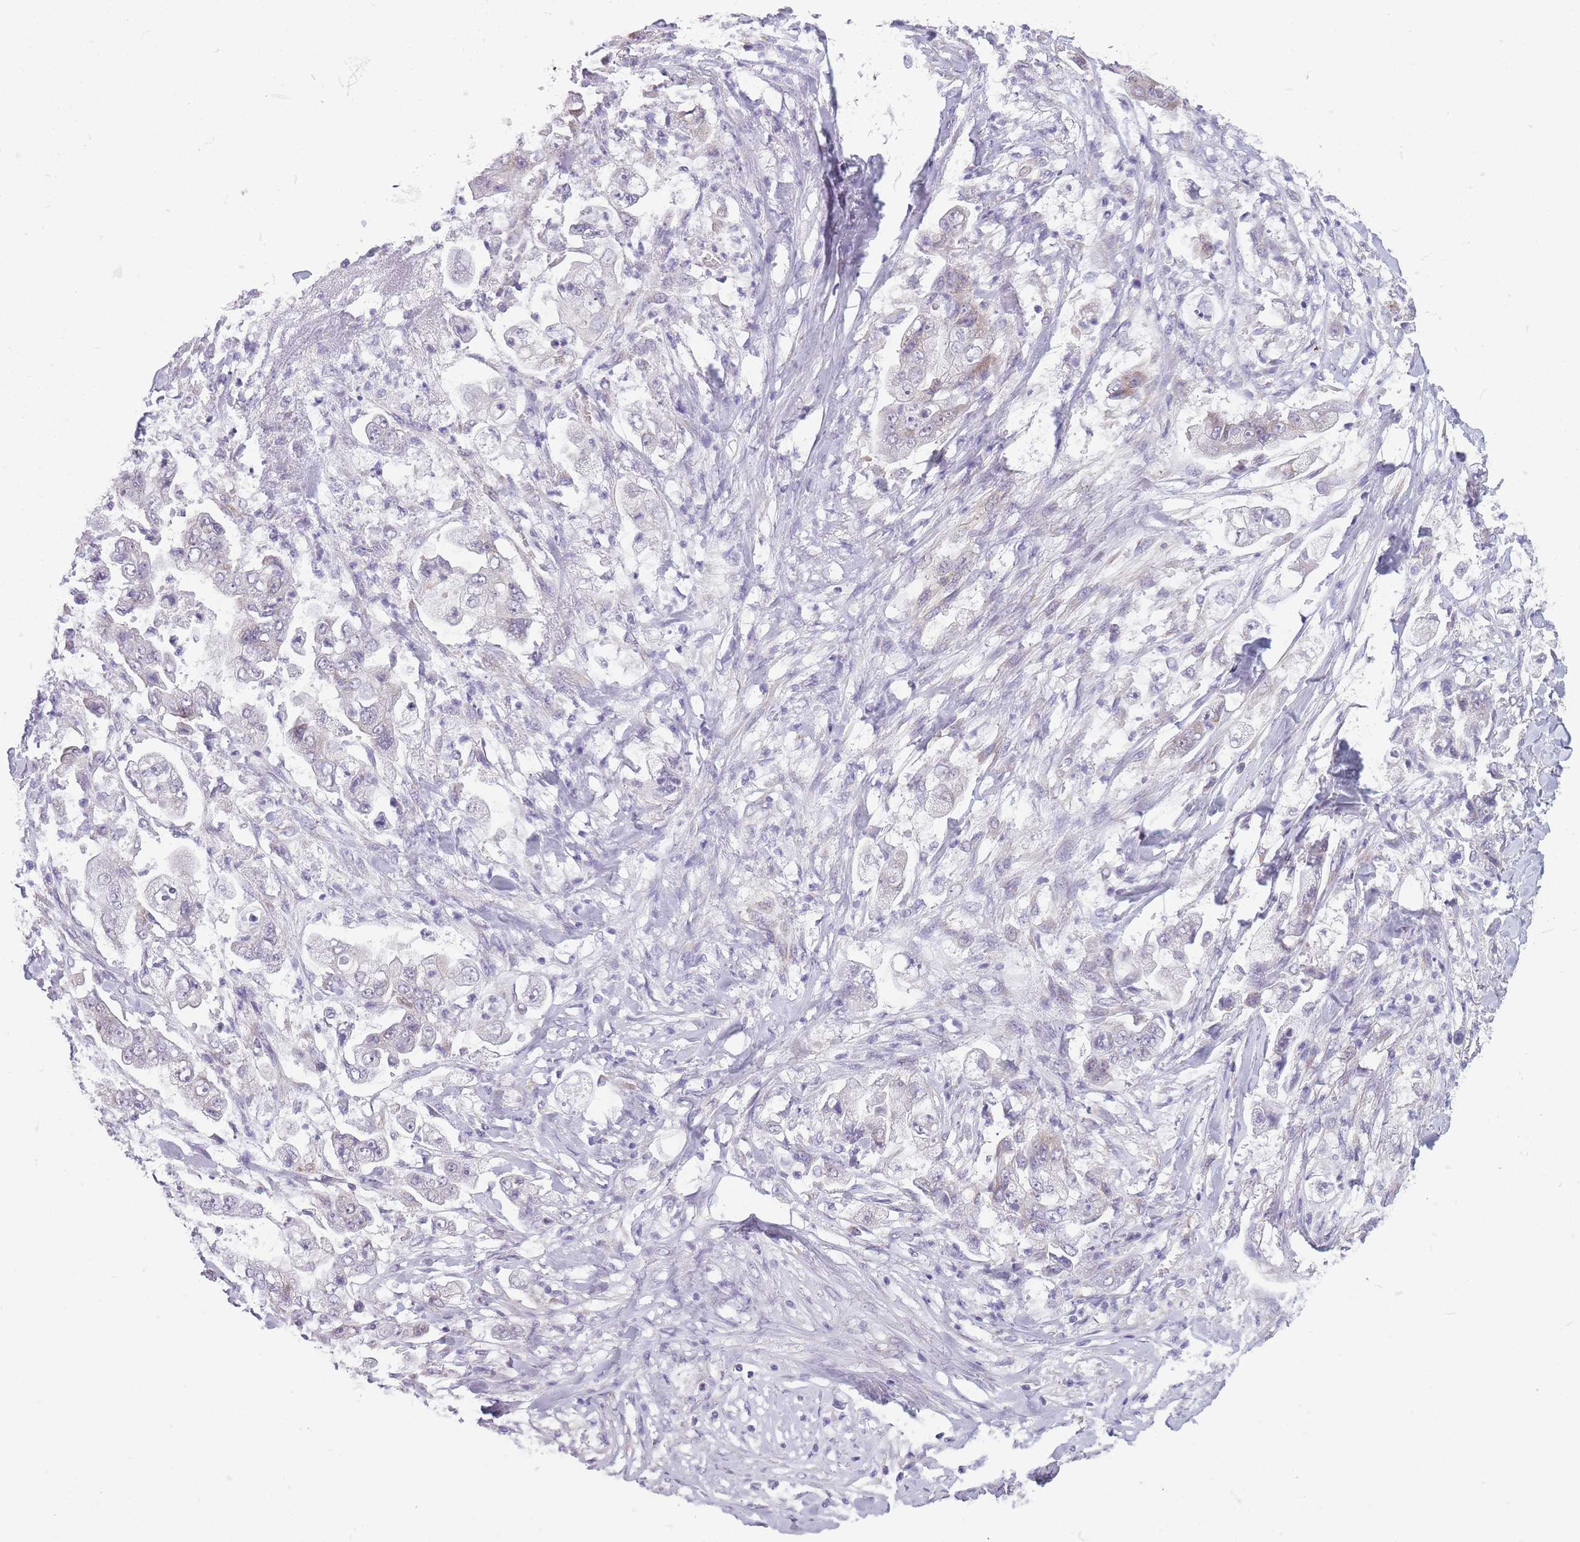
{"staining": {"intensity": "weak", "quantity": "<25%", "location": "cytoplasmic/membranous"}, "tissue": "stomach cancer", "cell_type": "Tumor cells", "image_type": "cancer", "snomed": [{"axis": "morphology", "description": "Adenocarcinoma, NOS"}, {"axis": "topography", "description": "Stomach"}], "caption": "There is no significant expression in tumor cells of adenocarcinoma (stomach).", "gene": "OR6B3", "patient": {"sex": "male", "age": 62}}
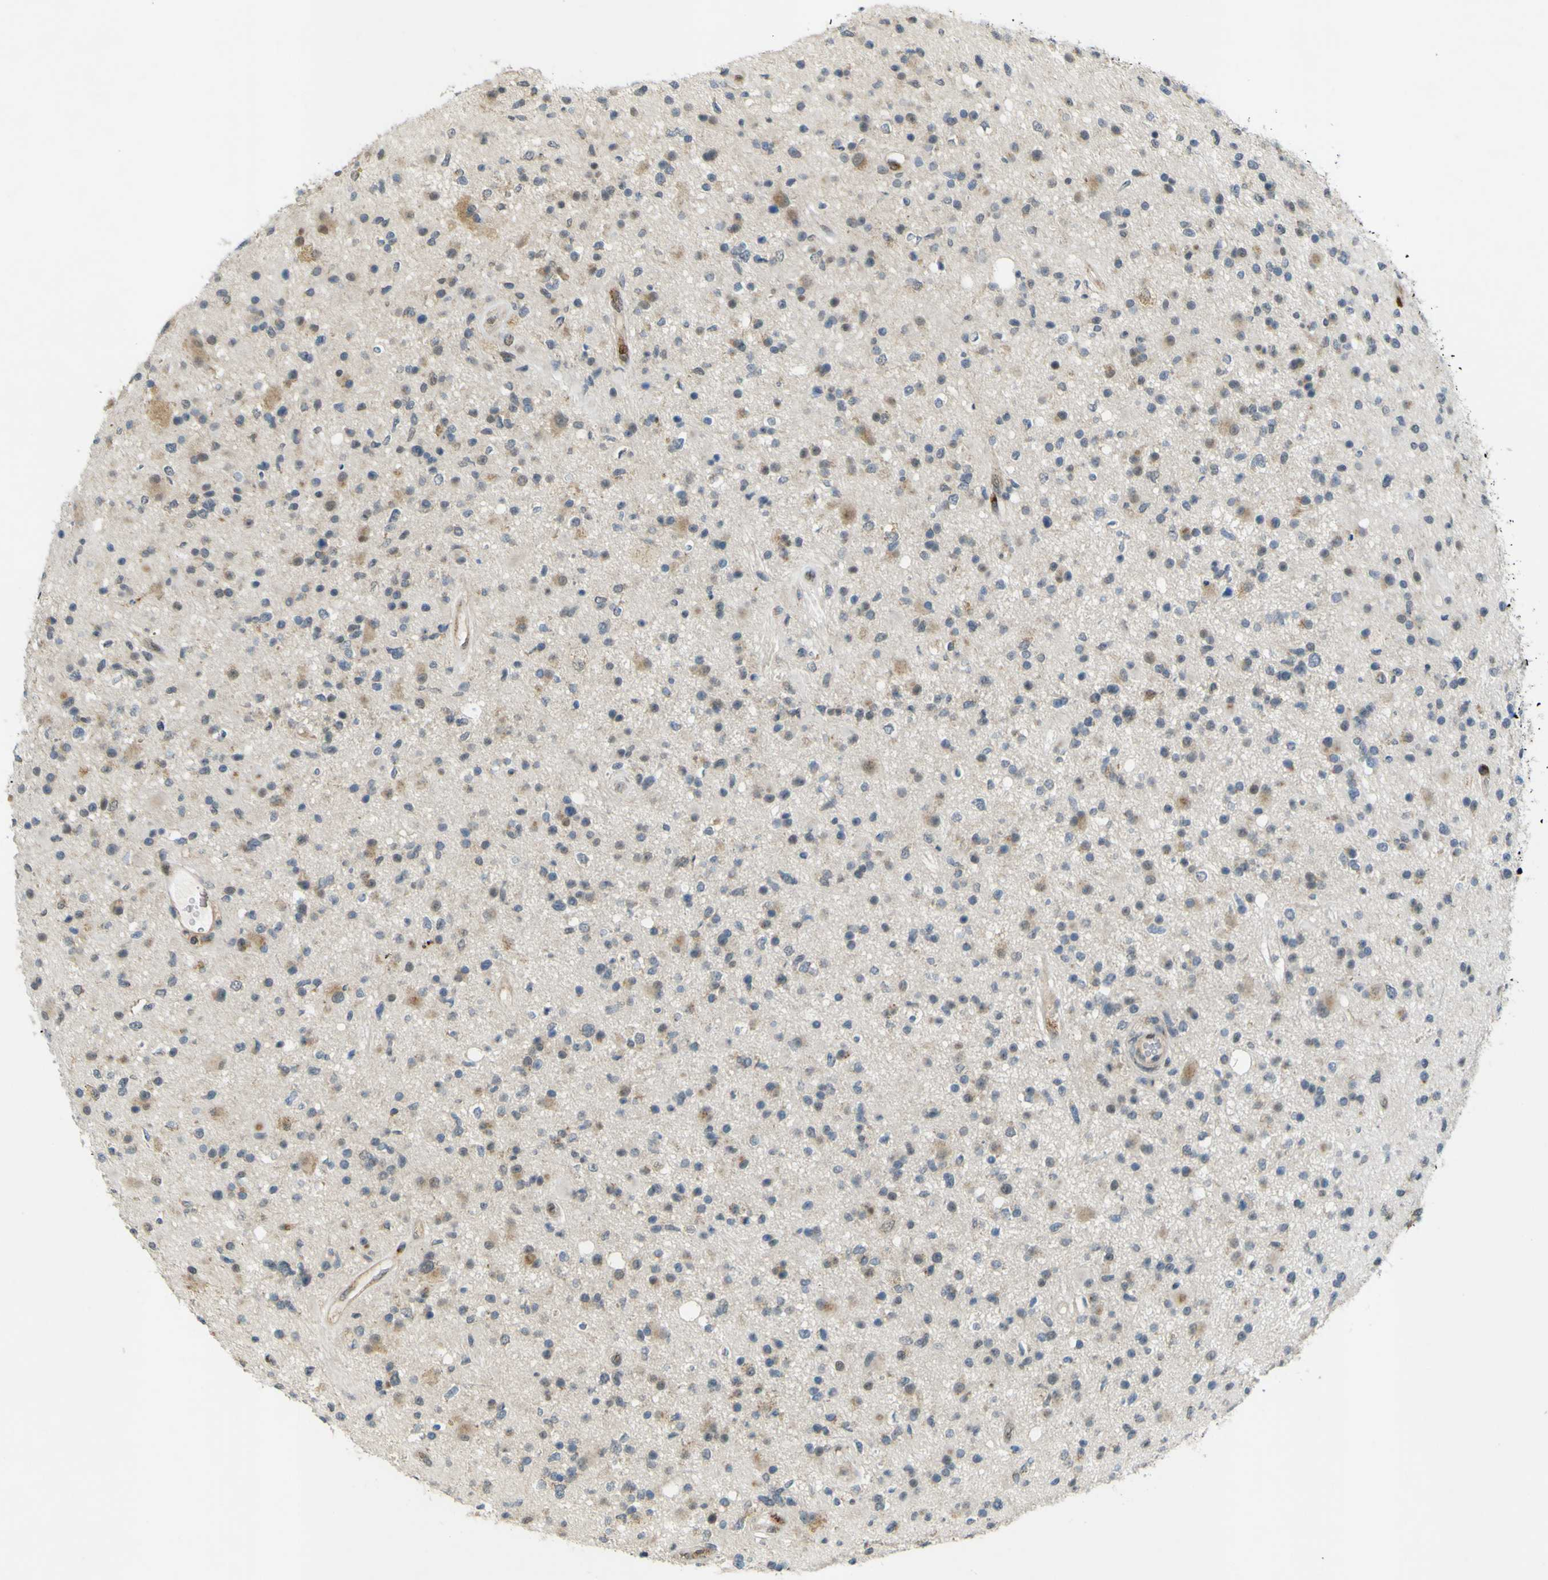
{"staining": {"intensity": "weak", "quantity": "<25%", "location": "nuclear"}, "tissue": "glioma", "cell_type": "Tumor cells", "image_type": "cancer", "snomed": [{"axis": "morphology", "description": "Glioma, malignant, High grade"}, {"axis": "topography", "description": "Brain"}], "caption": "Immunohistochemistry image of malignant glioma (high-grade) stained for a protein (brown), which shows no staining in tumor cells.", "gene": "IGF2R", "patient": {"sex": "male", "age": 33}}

══════════

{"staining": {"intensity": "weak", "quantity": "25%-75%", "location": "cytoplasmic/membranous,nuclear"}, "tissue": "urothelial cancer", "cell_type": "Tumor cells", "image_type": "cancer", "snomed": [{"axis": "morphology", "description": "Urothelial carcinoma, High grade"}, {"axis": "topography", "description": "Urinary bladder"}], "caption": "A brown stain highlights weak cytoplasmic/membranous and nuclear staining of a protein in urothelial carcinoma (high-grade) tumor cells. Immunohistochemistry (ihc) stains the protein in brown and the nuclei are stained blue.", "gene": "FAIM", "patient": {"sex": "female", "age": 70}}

══════════

■ EXERCISE DESCRIPTION: Only the lines between the one with "is no significant" and the one with "image of malignant", those two included, get copied from the material above. Keep it exact and free of pictures.

■ EXERCISE ANSWER:
{"staining": {"intensity": "weak", "quantity": "<25%", "location": "cytoplasmic/membranous"}, "tissue": "stomach cancer", "cell_type": "Tumor cells", "image_type": "cancer", "snomed": [{"axis": "morphology", "description": "Adenocarcinoma, NOS"}, {"axis": "topography", "description": "Stomach"}], "caption": "There is no significant expression in tumor cells of adenocarcinoma (stomach).", "gene": "OR6B3", "patient": {"sex": "male", "age": 62}}
{"staining": {"intensity": "weak", "quantity": "<25%", "location": "nuclear"}, "tissue": "glioma", "cell_type": "Tumor cells", "image_type": "cancer", "snomed": [{"axis": "morphology", "description": "Glioma, malignant, High grade"}, {"axis": "topography", "description": "Brain"}], "caption": "Immunohistochemistry image of malignant glioma (high-grade) stained for a protein (brown), which shows no staining in tumor cells.", "gene": "IGF2R", "patient": {"sex": "male", "age": 33}}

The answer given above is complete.